The NSW government rightly complains the GST distribution has dealt it a bad hand, but this is largely a cover for its own failure to bring its budget under control after the excesses of the pandemic years.
The reality is that although GST revenue flowing to NSW has been revised down, total revenue has been revised up – and expenditure even more so.
If we take the last full pre-pandemic year (2018-19) as the base year and allow for inflation and population growth since then, expenditure in 2024-25 will still be far above the trend line. Some of the abnormally high expenditures of the pandemic years – which should have been washed out of the system by now – has become locked into the ongoing spending base.
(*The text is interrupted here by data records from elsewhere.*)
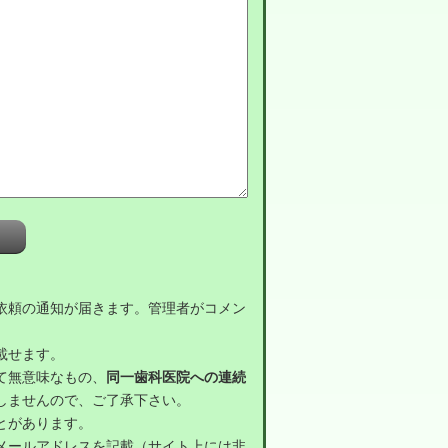
依頼の通知が届きます。管理者がコメン
載せます。
て無意味なもの、
同一歯科医院への連続
しませんので、ご了承下さい。
とがあります。
メールアドレスを記載（サイト上には非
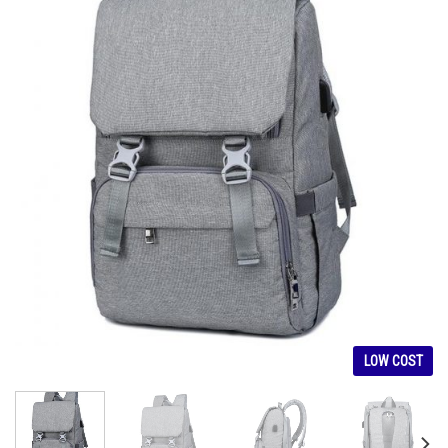
LOW COST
It has become de rigueur for states and territories to budget for operating surpluses in the latter years of the four-year forward estimates period even if their budget year is in deficit. Even Victoria and Queensland managed that, but it says a lot about the budget woes of NSW that it is projecting sizeable operating deficits every year out to 2027-28 and even larger total fiscal deficits after the huge infrastructure program is taken into account.
Public sector borrowing in NSW is almost as high as in Victoria, albeit relative to a larger revenue base.
The federal, state, and territory governments face a huge task in restoring fiscal discipline and show little sign of tackling it in this year’s budgets.
Robert Carling is a Senior Fellow at the Centre for Independent Studies and a former IMF, World Bank and federal and state Treasury economist.